The schools will also be supplying the sheriff’s office with blueprints of the schools.

Pierini said each of the schools has warning mechanisms that let staff know if they need to evacuate, if they need to barricade themselves in their classrooms, or just that there may be a problem and staff needs to stay alert. However, he said those mechanisms are not uniform among the schools and the law enforcement officials suggested they make them so.

n Community policing. Sheriff Pierini said DCSO is ahead of the game in the way officers are reaching out to the community through the Community Action Team.

“In regards to the community policing concept, we’re light years ahead of a lot of communities. Part of it is the repeat offender team who is trained in conflict resolution. If there is a concern about a student, we will send those officers in and talk to him about the allegations and about what kind of resources to give this person and also communicate with his parents so they’re aware,” Pierini said.

Also part of the Community Action Team is the peer court, made up of Douglas High School students.

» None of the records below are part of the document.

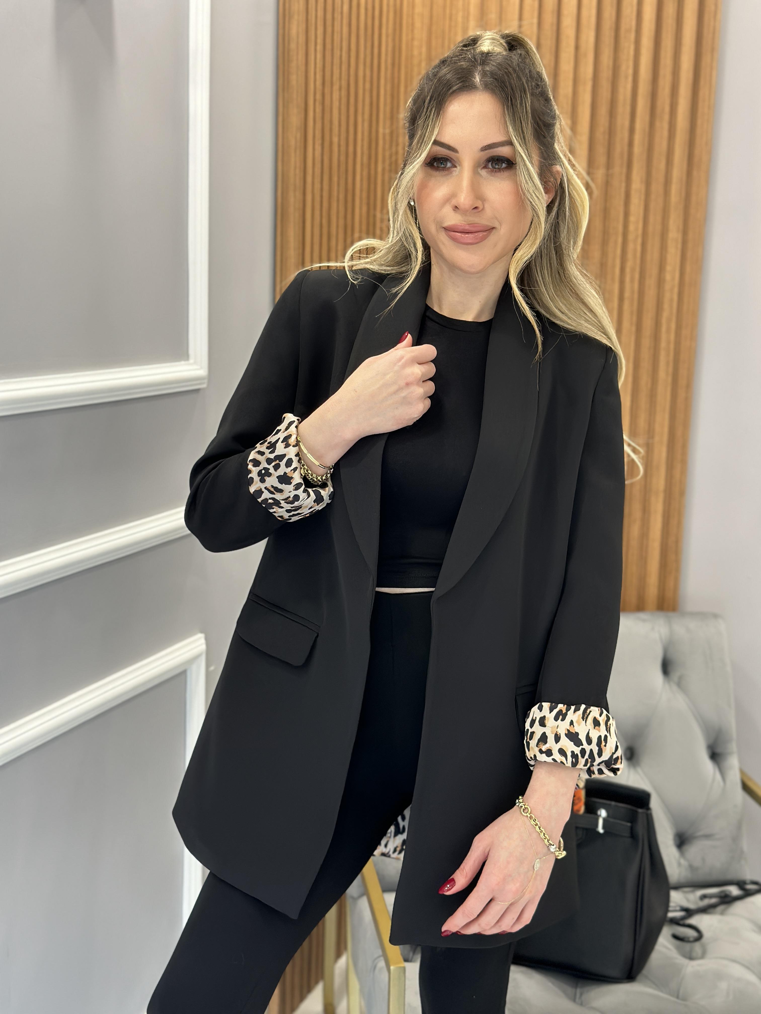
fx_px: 1407
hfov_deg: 30.3
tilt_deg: -10.1
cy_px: 507
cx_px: 380
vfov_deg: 39.7
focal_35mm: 48
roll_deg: -2.3
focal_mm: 6.86
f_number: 1.78
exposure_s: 1/60
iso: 160
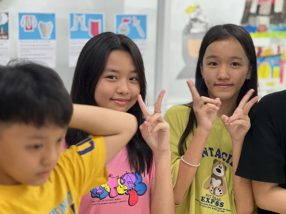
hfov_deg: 25.3
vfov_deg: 19.1
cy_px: 107
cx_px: 143
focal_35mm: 77
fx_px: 636
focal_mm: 9
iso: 400
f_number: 2.8
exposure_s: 1/25
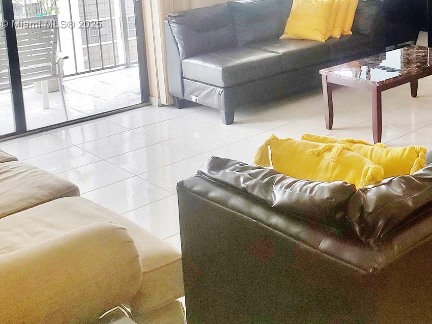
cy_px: 25
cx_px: 346
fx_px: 612
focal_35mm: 49
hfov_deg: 37.5
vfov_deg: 28.4
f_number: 2.4
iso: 80
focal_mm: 4.3
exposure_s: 1/60
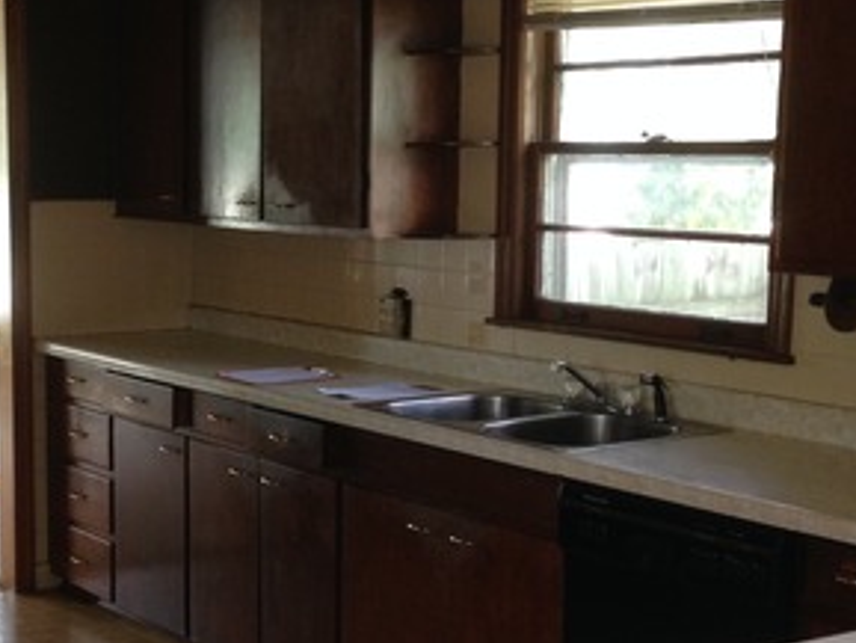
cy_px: 418
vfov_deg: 20.1
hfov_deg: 26.5
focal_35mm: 73
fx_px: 1806
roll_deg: +0.7
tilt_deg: -7.3
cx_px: 287
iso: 100
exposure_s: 1/20
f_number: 2.4
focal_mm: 4.12
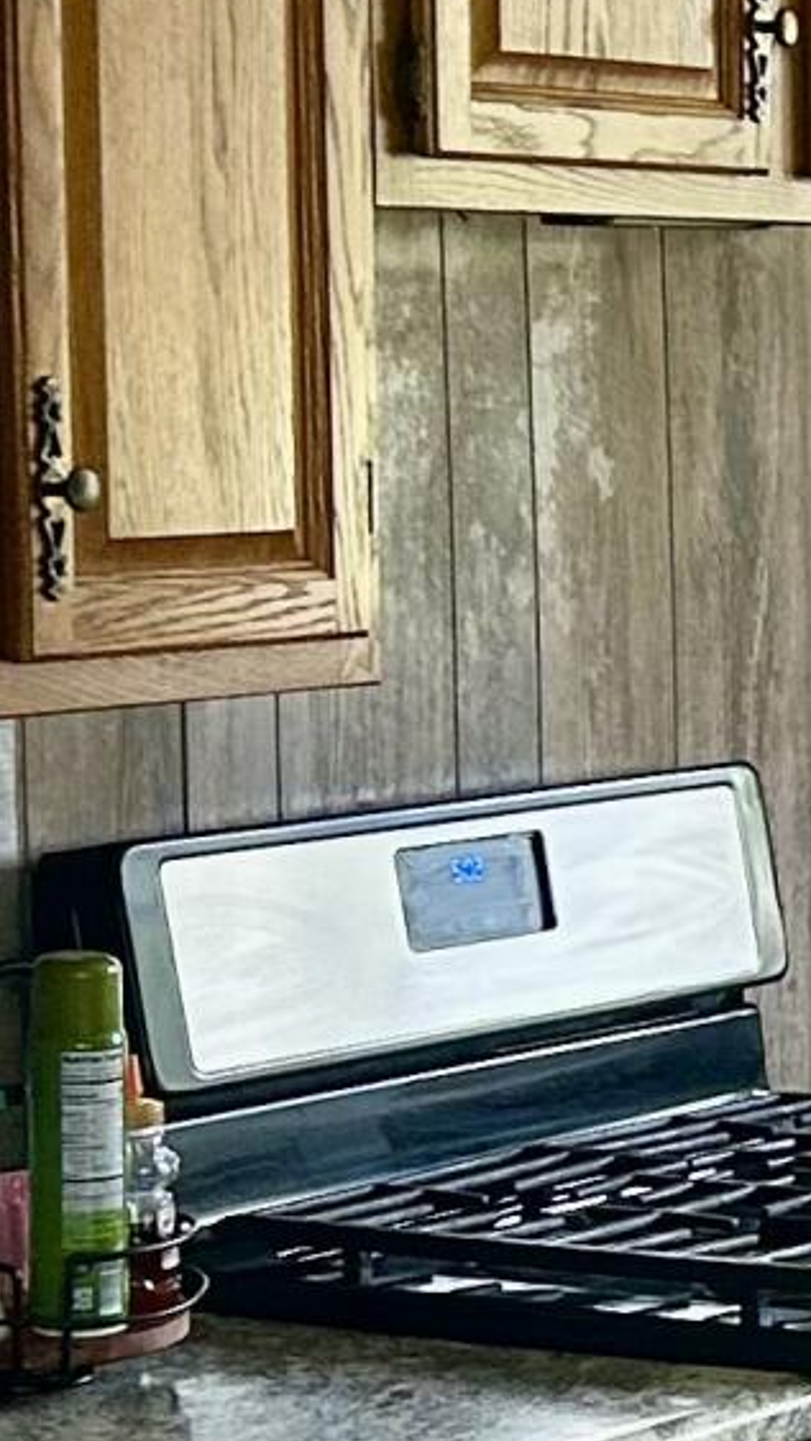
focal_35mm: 151
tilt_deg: -7.3
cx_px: 1811
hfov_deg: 7.6
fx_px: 5768
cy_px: 919
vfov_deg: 14.2
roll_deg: -0.3
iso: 125
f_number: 1.5
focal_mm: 5.7
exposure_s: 1/121
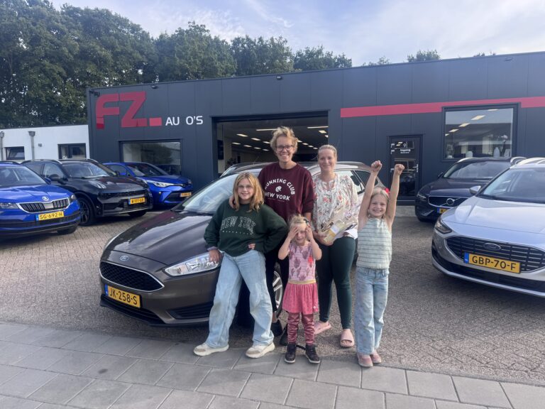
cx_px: 272
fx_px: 378
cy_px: 204
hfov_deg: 71.6
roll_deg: +1.5
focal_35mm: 24
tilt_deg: -4.3
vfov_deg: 56.8
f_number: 1.78
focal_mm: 6.76
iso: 80
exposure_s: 1/1026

Pierini said the peer court will help identify students who are potentially violent.

“It will help because we now have about 30 students in DHS willing to participate and the more students out there with understanding about our concerns, and the more they know what they can do as a student to help prevent that, the more apt they will be to communicate with us in case something comes up. I really believe it is 100 percent positive,” Pierini said.

One of Pierini’s goals is to get school resource officers into the school. He said getting the money to pay for them has been a problem.

“We go there on calls. We even have officers on their own time go spend time in the school. We’re enthused about it, but I’m afraid the school has to buy into this, too, we have to have resources from school, too. It comes down to dollars and cents,” he said.

Pierini said the DCSO plans on working with the schools more in the future and meeting with school officials again to brainstorm about safety issues.

“I’m really proud of the people doing this, I think it will pay off. We plan on having more meetings and trying to work with each one of schools,” he said.